To which Ben Jeapes’s immediate reaction was “no he flaming well isn’t, for reasons chronicled elsewhere but revolving around having a life.” Then I looked a bit closer and I thought, oh, so that’s him.

For there are in fact two of us, as I discovered a couple of years ago. There’s little danger of our being confused as Junior is, so far as I can gather, a pupil at Gravesend Grammar School. And he seems to be quite good at sport, which is why his name gets onto the school website and hence Google in the first place. I wish him well in life; I only ask that if he goes into writing, please could he use a different name. Unless he becomes wildly successful and attracts millions of devoted fans who will buy anything with that name on the cover, in which case please use the name you have with my blessing.

And now I know what he looks like, and if I had a good memory I could name his friends. This all happened yesterday. Recreating the search conditions today fails to get the Facebook link back. Did Facebook release it into the public domain by accident? I’ve tried going to Facebook with the intention of searching, but they expect me to sign up even to do that much. So take my word for it, he seems a sound, outstanding fella as befits anyone with such an illustrious name.

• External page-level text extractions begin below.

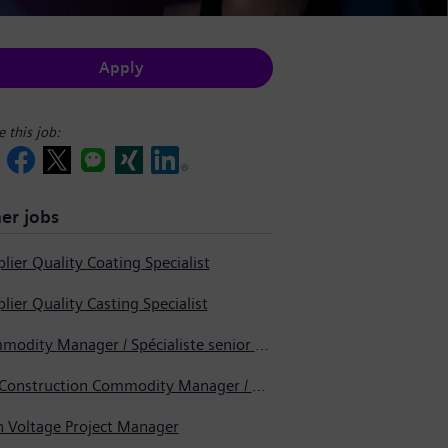
Apply
e this job:
er jobs
lier Quality Coating Specialist
lier Quality Casting Specialist
Commodity Manager / Spécialiste senior en approvisionnement
Pre-Construction Commodity Manager / Gestionnaire de produits avant la construction
h Voltage Project Manager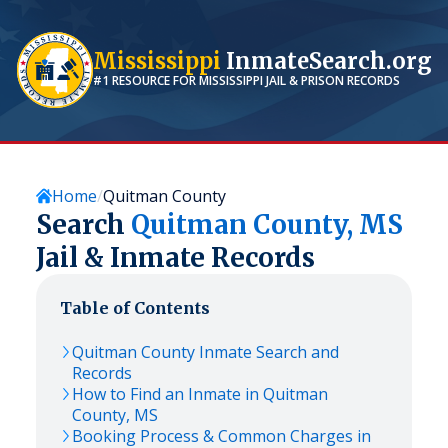
Mississippi
InmateSearch.org
#1 RESOURCE FOR
MISSISSIPPI
JAIL & PRISON RECORDS
Home
Quitman County
Search
Quitman
County,
MS
Jail & Inmate Records
Table of Contents
Quitman
County Inmate Search and
Records
How to Find an Inmate in
Quitman
County,
MS
Booking Process & Common Charges in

On a COMPLETELY different topic – except that it relates to online privacy, which isn’t completely tangential to the subject at hand – see this page from the ACLU for proof (if it were needed) that you can have too much information.

The things old people say

Lunch today was with my grandmother in the communal dining room at the Home for Aged Retired Empire Matriarchs. During the starter course I was surprised to think I heard a particular phrase drift over from the gaggle of little old ladies on the next table.

“Did that old lady just say something about exposed canine genitalia?” I asked my mother.

“Maybe,” she replied. We listened carefully. A few moments later, there it was again. It rhymes with bogs rowlocks.

“Yes, she did,” she confirmed.

Forensic analysis of what we could hear suggests the lady was talking about QI and Stephen Fry’s explanation of where the term comes from. I think I could have guessed. I mean, if you’ve ever seen a dog that hasn’t been Done then the reason stands out like … well, something very standing out.

But, even so. The standard of little old lady that you get today is just shocking.

Shortly after we heard a conversation starting “Of course, when my husband was at HQ UKLF …” and we felt we were back on familiar ground.

When her husband was at HQ UKLF, I wonder if he was positively vetted?

The martyrdom of St Benjamin

I’ve decided I have a martyr complex, and I know exactly where it came from. Ten years of stiff upper lip public school education.

Another legacy of public school is hating to travel away from my loved ones. For some reason Woking station after dark always comes to mind, probably because that was where – only a couple of times, but obviously it marked me – I would return to school at the end of a half term break with my grandmother, while my parents were abroad.

Thus, on those occasions as an adult when I still have to travel away from my loved ones the martyr complex kicks in with a whoop of glee. Really heavy duty misery ahead, whoopee! Like, yesterday I had to travel down to Brighton for various meetings this morning. I decided I would head off from work early (4ish), suffer the periphery of the rush hour on the M25 and be bored and lonely all evening.

Result: I was miserable right from saying goodbye to Best Beloved in the morning and for the rest of the day, until finally it dawned on me (thanks to a sane colleague) that I didn’t have to do it quite like that. I could go home, have dinner, leave 7ish with rush hour out of the way, get to Brighton, turn right in, not have time to be lonely and do my stuff this morning as planned. The madness is over! The martyr complex is identified and told to go stuff itself!

And so that is what I did. Plus most of the drive was on empty motorways after dark, which I actually quite enjoy. It makes me fell very Vangelis-y.

Bonusbarn comments that I don’t have a martyr complex, I just need to develop common sense in certain areas of my life. I cunningly riposte that it’s much the same thing, really. Still, I have gained a little in self-knowledge and that’s always the first step in self-rectification.